My name is Jeremy Keith and I endorse this message:

I love the modern JS platform (the stuff the browser does for you), and hate modern JS tooling.

Cheating Entropy with Native Web Technologies - Jim Nielsen’s Weblog

This post really highlights one of the biggest issues with the convoluted build tools used for “modern” web development. If you return to a project after any length of time, this is what awaits:

I find entropy staring me back in the face: library updates, breaking API changes, refactored mental models, and possible downright obsolescence. An incredible amount of effort will be required to make a simple change, test it, and get it live.

Always bet on HTML:

Take a moment and think about this super power: if you write vanilla HTML, CSS, and JS, all you have to do is put that code in a web browser and it runs. Edit a file, refresh the page, you’ve got a feedback cycle. As soon as you introduce tooling, as soon as you introduce an abstraction not native to the browser, you may have to invent the universe for a feedback cycle.

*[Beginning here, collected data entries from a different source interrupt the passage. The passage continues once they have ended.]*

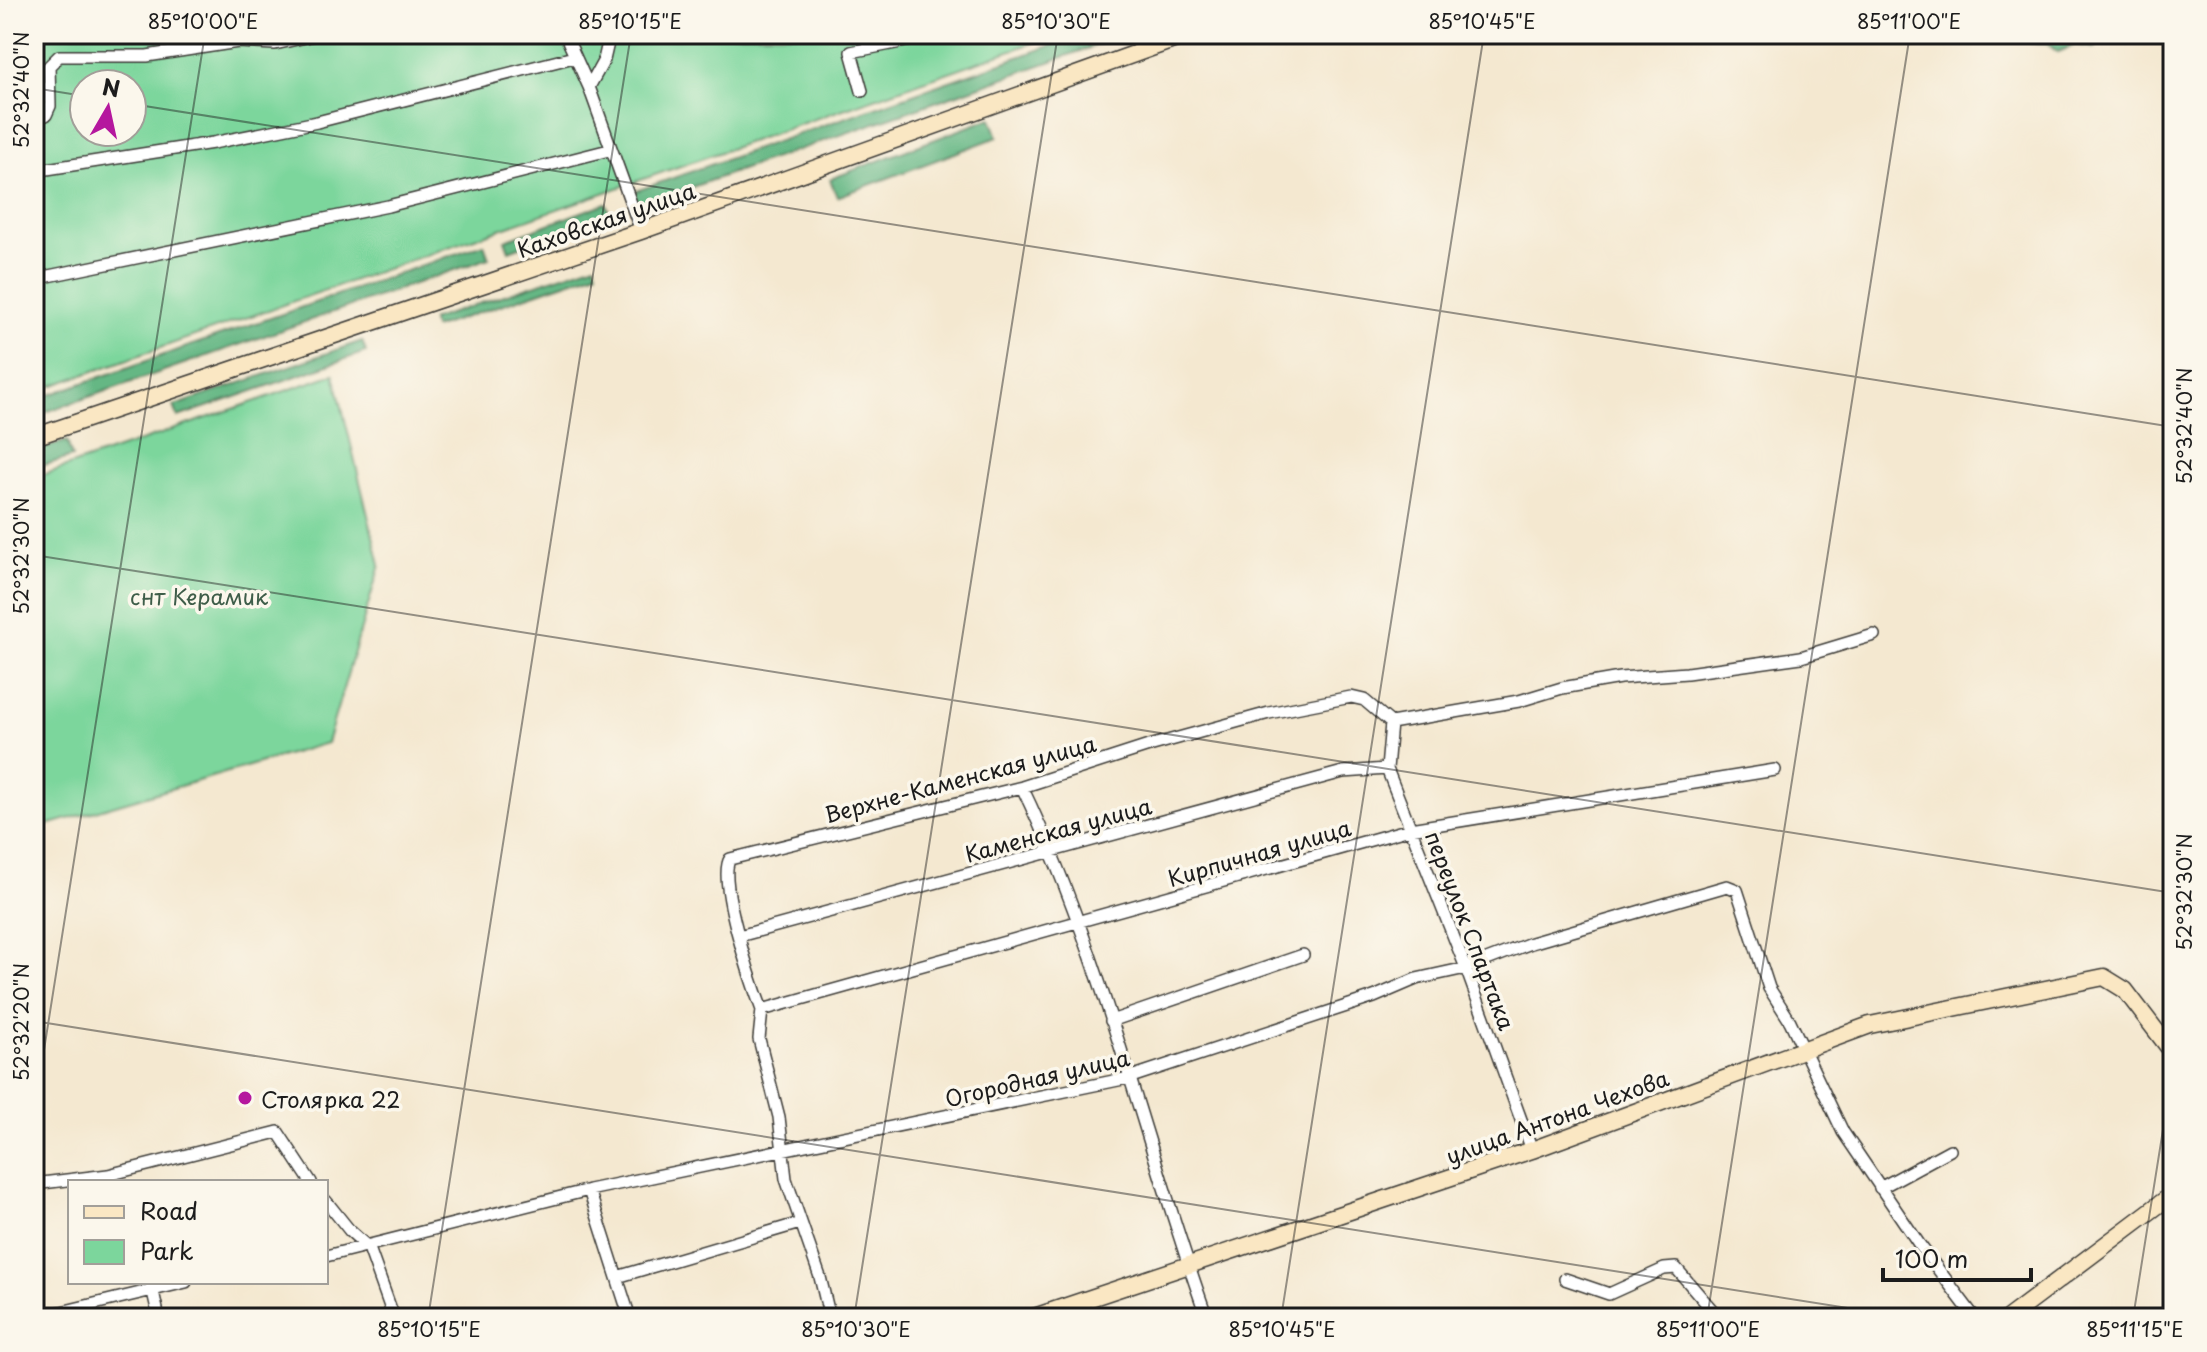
<svg xmlns="http://www.w3.org/2000/svg" width="2207" height="1352" font-family="'Playpen Sans',sans-serif">
	<style>
		.green { fill: #7cd69c; stroke: #4c795c; stroke-width: 2; fill-rule: evenodd }
		.forest { fill: #65b784; stroke: #406a50; stroke-width: 2 }
		.lines { fill: none; stroke-linecap: round; stroke-linejoin: round }
		.street-casing { stroke: #3c3b37; stroke-width: 14 }
		.secondary-casing { stroke: #3c3b37; stroke-width: 19 }
		.street { stroke: #fff; stroke-width: 11 }
		.secondary { stroke: #fae7c3; stroke-width: 16 }
		.ticks { fill: none; stroke: #1c1c1c; stroke-width: 2; stroke-opacity: 0.45 }
		.poi-dot { fill: #b5179e; stroke: #fbf7ec; stroke-width: 3 }
		.labels { text-anchor: middle; dominant-baseline: central; stroke-width: 7; stroke-linejoin: round; paint-order: stroke }
		.street-label { font-size: 22px; fill: #1c1c1c; stroke: #fbf7ec }
		.park-label { font-size: 22px; fill: #3e5d49; stroke: #fbf7ec }
		.poi-label { font-size: 22px; fill: #1c1c1c; stroke: #fbf7ec; text-anchor: start }
		.neatline { fill: none; stroke: #1c1c1c; stroke-width: 3 }
		.ticks-label { font-size: 20px; text-anchor: middle; fill: #1c1c1c }
	</style>
	<rect width="100%" height="100%" fill="#fbf7ec"/>
	<filter id="ink" filterUnits="userSpaceOnUse"><feTurbulence type="fractalNoise" baseFrequency=".0125" numOctaves="2"/><feDisplacementMap in="SourceGraphic" scale="16" xChannelSelector="R" yChannelSelector="G"/><feConvolveMatrix kernelMatrix="1 2 1 2 8 2 1 2 1" color-interpolation-filters="sRGB"/></filter>
	<filter id="wash" filterUnits="userSpaceOnUse"><feTurbulence type="fractalNoise" baseFrequency=".006" numOctaves="4" result="noise"/><feDisplacementMap in="SourceGraphic" scale="32" xChannelSelector="R" yChannelSelector="G"/><feGaussianBlur stdDeviation="1.8" result="paint"/><feColorMatrix in="noise" values="0 0 0 0 0 0 0 0 0 0 0 0 0 0 0 0 0 1.4 0 .05"/><feComposite in="paint" operator="in"/></filter>
	<g filter="url(#wash)">
		<rect width="100%" height="100%" fill="#f4e8d0"/>
		<path class="green" d="M34 34H1058L34 392ZM84 84H132V132H84Z
			M334 374 380 565 327 743 34 829V478Z"/>
		<path class="forest" d="M1084 34H1129L635 207 630 193Z
			M2024 34H2105L2095 48 2075 45 2058 52 2047 44 2030 43Z
			M991 118 998 137 837 197 830 179Z
			M606 203 610 214 509 251 505 240Z
			M484 244 489 258 34 416V400Z
			M595 264 597 272 434 328 431 320Z
			M362 341 366 352 178 417 174 406Z
			M67 441 72 457 34 468V451Z"/>
	</g>
	<g filter="url(#ink)">
		<g class="lines">
			<defs>
				<path id="street" d="M565 34 589 87 641 231
					M589 87 604 60 610 34
					M862 91 851 52 941 34
					M34 117 46 115 50 106 49 66 59 56H147L238 42 275 44 319 34
					M34 171 213 143 317 122 574 57
					M34 279 388 206 609 150
					M1391 723 1519 701 1562 688 1620 678 1687 673 1801 657 1874 635
					M1391 723 1387 769 1466 968 1532 1150
					M1022 787C1103 956 1144 1142 1207 1318
					M739 936 1343 772 1387 769
					M762 1010 1410 829 1775 770
					M762 1010C753 986 716 878 730 859L1022 787 1149 746 1269 713 1351 697 1364 700 1391 723
					M762 1010 759 1039 779 1117 786 1179 820 1277 830 1318
					M1111 1021 1303 955
					M34 1184 108 1175 278 1132 311 1182
					M1880 1188 1950 1150
					M589 1190 630 1318
					M326 1201 350 1231 369 1248 394 1318
					M326 1256 589 1190 1128 1078 1374 997 1416 979 1466 968 1531 943 1727 886 1737 890 1769 988 1790 1021 1843 1132 1919 1244 1975 1318
					M617 1277 800 1223
					M1565 1279 1609 1294 1664 1269 1676 1268 1719 1318
					M151 1283 159 1318
					M36 1318 186 1282"/>
				<path id="secondary" d="M34 437 641 231 1190 34
					M1031 1318 1532 1150 1870 1025 2104 977 2125 990 2173 1053
					M2008 1318 2173 1194"/>
			</defs>
			<use href="#street" class="street-casing"/>
			<use href="#secondary" class="secondary-casing"/>
			<use href="#street" class="street"/>
			<use href="#secondary" class="secondary"/>
		</g>
	</g>
	<path class="ticks" d="M34 88 84 96M132 104 2173 427M34 555 2173 893M34 1021 1911 1318M34 1113 205 34M428 1318 631 34M854 1318 1058 34M1281 1318 1484 34M1707 1318 1910 34M2133 1318 2173 1067"/>
	<circle class="poi-dot" cx="245" cy="1098" r="8"/>
	<g class="labels">
		<g class="street-label">
			<text transform="translate(606 219) rotate(-19)">Каховская улица</text>
			<text transform="translate(960 778) rotate(-15)">Верхне-Каменская улица</text>
			<text transform="translate(1058 829) rotate(-15)">Каменская улица</text>
			<text transform="translate(1259 852) rotate(-16)">Кирпичная улица</text>
			<text transform="translate(1471 930) rotate(69)">переулок Спартака</text>
			<text transform="translate(1037 1077) rotate(-13)">Огородная улица</text>
			<text transform="translate(1557 1116) rotate(-20)">улица Антона Чехова</text>
		</g>
		<g class="park-label">
			<text x="199" y="595">снт Керамик</text>
		</g>
		<g class="poi-label">
			<text x="261" y="1098">Столярка 22</text>
		</g>
	</g>
	<rect width="2207" height="1352" fill="none" stroke="#fbf7ec" stroke-width="88"/>
	<rect x="68" y="1180" width="260" height="104" fill="#fbf7ec" stroke="#a29f99" stroke-width="2"/>
	<rect x="84" y="1206" width="40" height="12" fill="#fae7c3" stroke="#a29f99" stroke-width="2"/>
	<text x="140" y="1220" font-size="24" fill="#1c1c1c">Road</text>
	<rect x="84" y="1240" width="40" height="24" fill="#7cd69c" stroke="#a29f99" stroke-width="2"/>
	<text x="140" y="1260" font-size="24" fill="#1c1c1c">Park</text>
	<g transform="translate(108 108) rotate(9)"><circle r="38" fill="#fbf7ec" stroke="#a29f99" stroke-width="2"/>
	<path d="M0-6L14 30L0 20L-14 30Z" fill="#b5179e"/>
	<text y="-12" font-size="22" font-weight="bold" text-anchor="middle" fill="#1c1c1c">N</text>
	</g>
	<path d="M1883 1268v12h148v-12" fill="none" stroke="#1c1c1c" stroke-width="4"/>
	<text x="1895" y="1268" font-size="24" fill="#1c1c1c" stroke="#fbf7ec" stroke-width="6" paint-order="stroke">100 m</text>
	<rect x="44" y="44" width="2119" height="1264" class="neatline"/>
	<g class="ticks-label">
		<text x="203" y="29">85°10'00"E</text>
		<text x="630" y="29">85°10'15"E</text>
		<text x="1056" y="29">85°10'30"E</text>
		<text x="1482" y="29">85°10'45"E</text>
		<text x="1909" y="29">85°11'00"E</text>
		<text transform="translate(22 90) rotate(-90)" y="7">52°32'40"N</text>
		<text transform="translate(2185 426) rotate(-90)" y="7">52°32'40"N</text>
		<text transform="translate(22 556) rotate(-90)" y="7">52°32'30"N</text>
		<text transform="translate(2185 892) rotate(-90)" y="7">52°32'30"N</text>
		<text transform="translate(22 1022) rotate(-90)" y="7">52°32'20"N</text>
		<text x="429" y="1337">85°10'15"E</text>
		<text x="856" y="1337">85°10'30"E</text>
		<text x="1282" y="1337">85°10'45"E</text>
		<text x="1708" y="1337">85°11'00"E</text>
		<text x="2135" y="1337">85°11'15"E</text>
	</g>
</svg>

Maintainability matters—if not for you, then for future you.

The more I author code as it will be run by the browser the easier it will be to maintain that code over time, despite its perceived inferior developer ergonomics (remember, developer experience encompasses both the present and the future, i.e. “how simple are the ergonomics to build this now and maintain it into the future?) I don’t mind typing some extra characters now if it means I don’t have to learn/relearn, setup, configure, integrate, update, maintain, and inevitably troubleshoot a build tool or framework later.

What is happening to our digital archives?

Employing the principle of least power for better digital preservation:

New frameworks and technologies spring up to try and cope with the speed of change. More and more ways to build and release things faster and cheaper becomes the norm. And, the more this happens, the more we deviate from standards: good ol’ HTML and CSS.

Aegir.org | Canvassing

Strong same:

I’m glad I have this site to play with things, almost all web development and ‘front-end’ stuff leaves me cold these days. It’s all so process driven, so full of unnecessary complexities and dependencies, it’s as if the entire industry wants you to forget you can write HTML by hand and upload it somewhere and it’s a working website. It’s complexity for complexity’s sake, like what accountancy software companies did to the tax code: “Oh this is too complex you need to pay us lots of money to sort it out.” Annoying. I can see some resistance to it and there are still people making blogs and playing around with stuff, so hopefully the professional professionals will calm the fuck down at some point.